Пара прикосновений, и по бумаге поползли пятна плесени...

Старые ошибки, злые слова, подписанные в гневе бумаги...

Порой обман бывает на пользу. Надо лишь быть готовым признать, что ты был не прав, и согласиться это исправить.

Впрочем, первая бумага, подписанная двеннадцать лет назад, после того, как узнал, что сын сбежал - уже уничтожена: плесень гарантированно уничтожает чернила. А на то, чтоб подчистить все остальное, есть еще целый год.

Мадельгер долго стоял перед покоями матери, не решаясь постучать в дверь. Несколько раз поднимал руку, уже готовясь прикоснуться костяшками к створке, и вновь замирал, не будучи уверенным, что поступает правильно.

Наконец, он отважился: постучал и, не дожидаясь ответа, толкнул дверь.

Баронесса фон Оффенбах сидела в кресле подле окна и задумчиво листала толстую книгу. И все бы было ничего, но тяжелый том лежал у нее на коленях вверх ногами...

У ног женщины, на небольшой скамеечке, сидела служанка, что-то вышивавшая на пяльцах. Услышав шум, девушка вздрогнула, вскинула глаза на хозяйку.

Баронесса встретилась глазами с сыном и слабо выдохнула:

-Иди, Ава, оставь меня... - на тонком запястье белела полоса бинта...

Девушка положила неоконченную вышивку на край стола - на полотне был изображен портрет весело смеющегося мальчишки лет шести: светловолосого, лохматого, и с разными глазами: голубым и зеленым - и на миг присев в неуклюжем книксене, выскользнула из комнаты.

Баронесса молчала, не отводя взгляда от сына... А он... Он, не видяще глядя перед собою, медленно шагнул вперед... Упал у ее ног и уткнулся лбом в ее колени.

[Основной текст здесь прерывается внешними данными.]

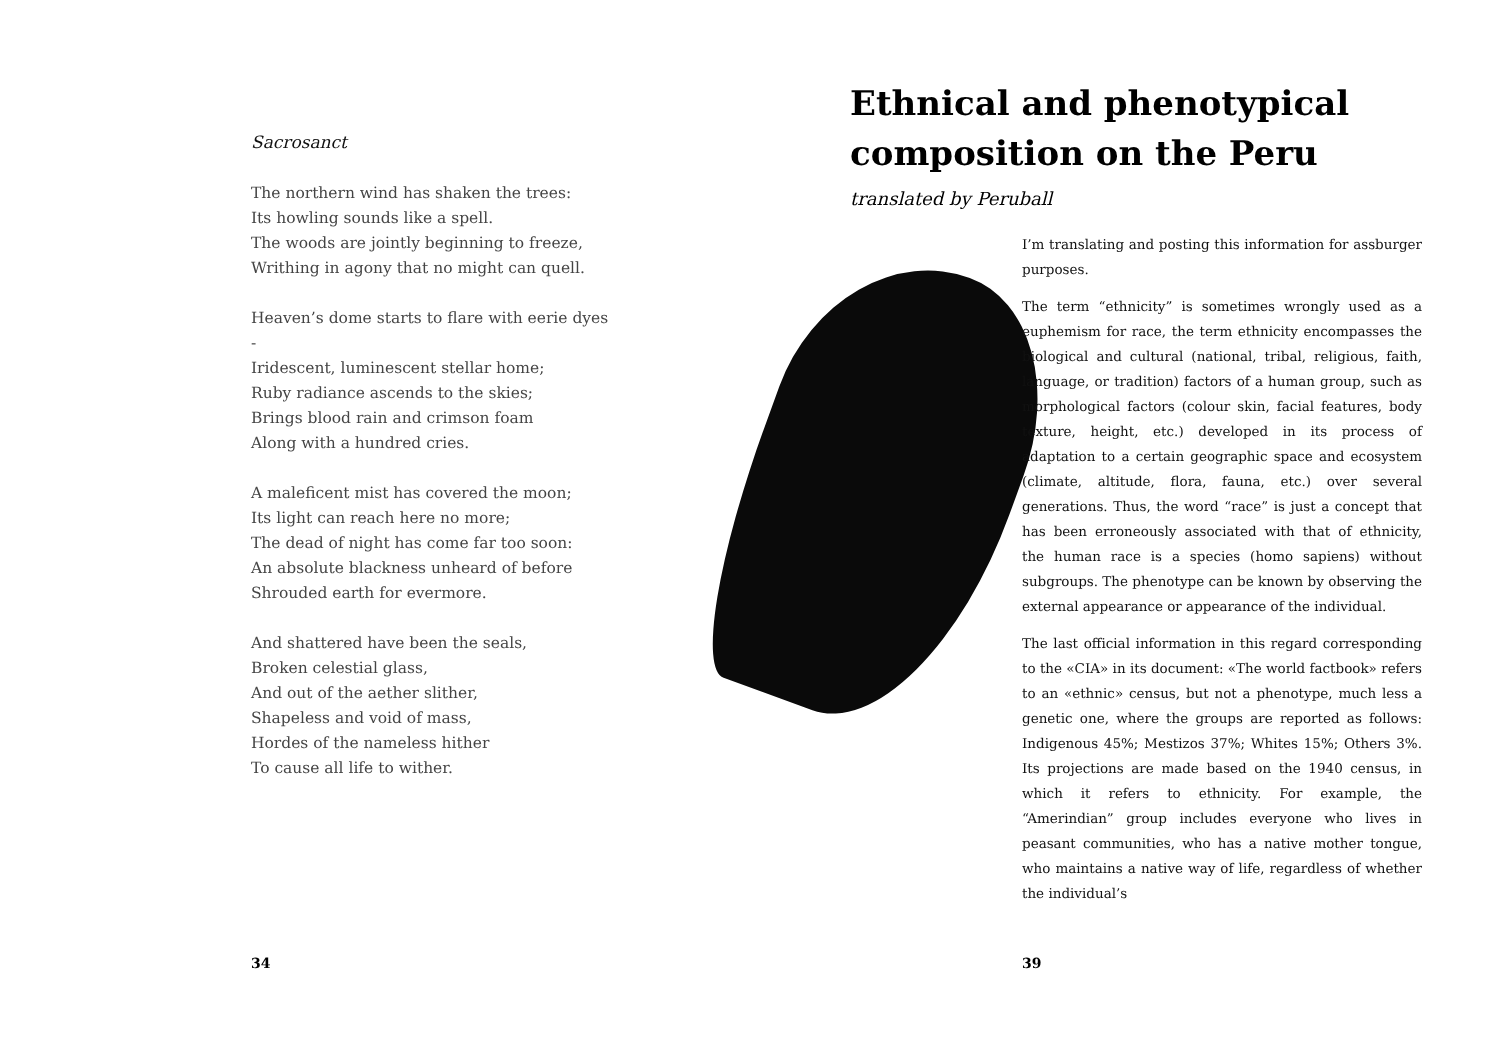Sacrosanct
The northern wind has shaken the trees:
Its howling sounds like a spell.
The woods are jointly beginning to freeze,
Writhing in agony that no might can quell.
Heaven’s dome starts to flare with eerie dyes -
Iridescent, luminescent stellar home;
Ruby radiance ascends to the skies;
Brings blood rain and crimson foam
Along with a hundred cries.
A maleficent mist has covered the moon;
Its light can reach here no more;
The dead of night has come far too soon:
An absolute blackness unheard of before
Shrouded earth for evermore.
And shattered have been the seals,
Broken celestial glass,
And out of the aether slither,
Shapeless and void of mass,
Hordes of the nameless hither
To cause all life to wither.
34
Ethnical and phenotypical composition on the Peru
translated by Peruball
I’m translating and posting this information for assburger purposes.
The term “ethnicity” is sometimes wrongly used as a euphemism for race, the term ethnicity encompasses the biological and cultural (national, tribal, religious, faith, language, or tradition) factors of a human group, such as morphological factors (colour skin, facial features, body texture, height, etc.) developed in its process of adaptation to a certain geographic space and ecosystem (climate, altitude, flora, fauna, etc.) over several generations. Thus, the word “race” is just a concept that has been erroneous­ly associated with that of ethnicity, the human race is a species (homo sapiens) without subgroups. The phenotype can be known by observing the external appearance or appearance of the individual.
The last official information in this regard corresponding to the «CIA» in its document: «The world factbook» refers to an «ethnic» census, but not a phenotype, much less a genetic one, where the groups are reported as follows: Indigenous 45%; Mestizos 37%; Whites 15%; Others 3%. Its projections are made based on the 1940 census, in which it refers to ethnicity. For example, the “Amerindian” group includes everyone who lives in peasant commu­nities, who has a native mother tongue, who maintains a native way of life, regardless of whether the individual’s
39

Жесткий книжный лист царапнул щеку, но Мадельгеру сейчас было на это плевать...

Женщина медленно подняла руку и осторожно, словно боясь, что это сон и сейчас все растает, как предрассветный туман, прикоснулась кочиками пальцев к растрепанным волосам сына... По щекам баронессы фон Оффенбах текли слезы...

Барнхельм задумчиво прошелся по конюшне. Разумеется, предполагалось, что наемник заберет своего коня, но барон фон Оффенбах, расплачиваясь за спасение дочери, высказал мысль о том, что наемник может уехать, столь расплывчато, что это вполне подходило под формулировку "выбирай любого скакуна из конюшни". Главное только, чтоб конюх не привязался. Хотя, с другой стороны, всегда можно сделать непонимающее лицо, сунуть под нос расписку казначея, в надежде, что слуга не умеет читать, и рявкнуть:

-Да ты понимаешь, что говоришь?

Обычно после этого вопросов не возникало.

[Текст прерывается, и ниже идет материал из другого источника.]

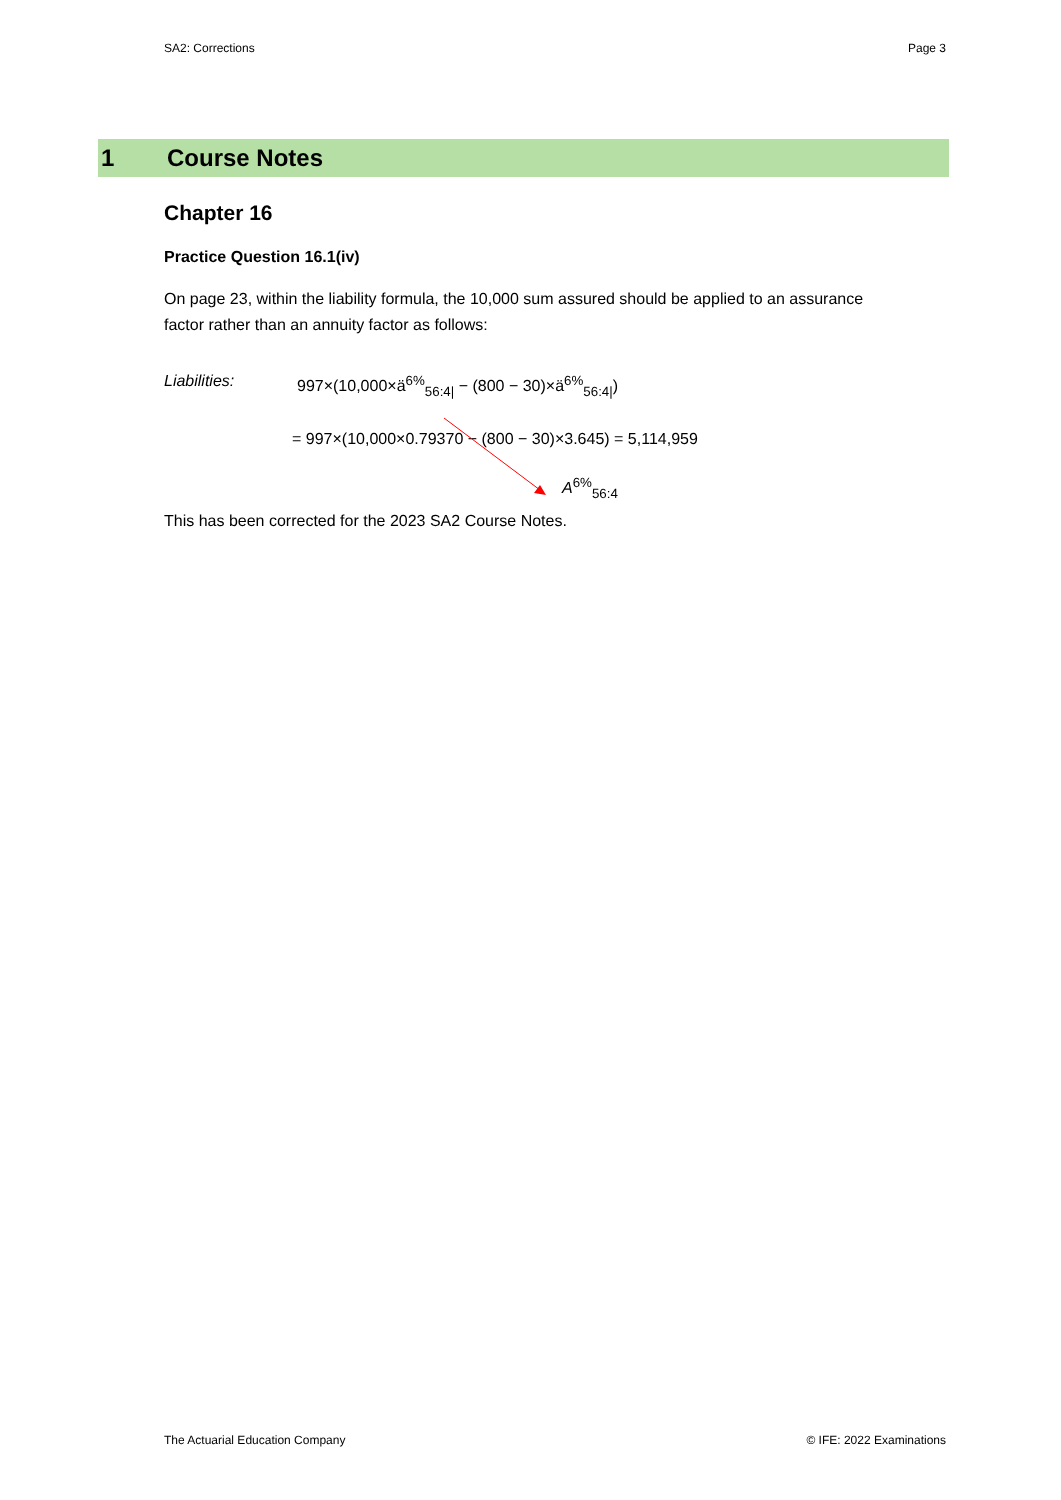SA2: Corrections Page 3
1 Course Notes
Chapter 16
Practice Question 16.1(iv)
On page 23, within the liability formula, the 10,000 sum assured should be applied to an assurance factor rather than an annuity factor as follows:
Liabilities: 997×(10,000×ä<sup>6%</sup><sub>56:4|</sub> − (800 − 30)×ä<sup>6%</sup><sub>56:4|</sub>)
= 997×(10,000×0.79370 − (800 − 30)×3.645) = 5,114,959
A<sup>6%</sup><sub>56:4</sub>
This has been corrected for the 2023 SA2 Course Notes.
The Actuarial Education Company © IFE: 2022 Examinations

Впрочем, если конюха еще и можно было обмануть, то тут всплывал другой вопрос. Лошади барона фон Оффенбаха были все как на подбор, красивые породистые... Серые, каурые, изабелловые...

И ни одной вороной. Или хотя бы гнедой, на крайний случай.

Ну, какой уважающий себя шварцрейтар выедет на буланой или мышастой кобыле? Нет. Конечно можно взять то что есть, продать в соседнем городке, купить лошадь правильной масти - но зачем менять шило на мыло?

Барнхельм вздохнул и остановился перед своим скакуном. Похоже, выбирать было не из чего.

Споро заседлав коня, Росперт повел его к воротам конюшни. Кайо послушно вел следом второго вороного скакуна - того самого, на котором до этого ехала Эрменгильда.

-Он же вроде колдуну принадлежит? - удивленно нахмурился остановившийся на пороге Мадельгер.

Шварцрейтар вскинул голову:

-О! Киндеритто, посмотри, Его Милость, молодой барон фон Оффенбах, снизошли до простых смертных! - на губах мужчины плясала кривая усмешка. - В дорогу решили проводить? Или, может, в спину плюнуть?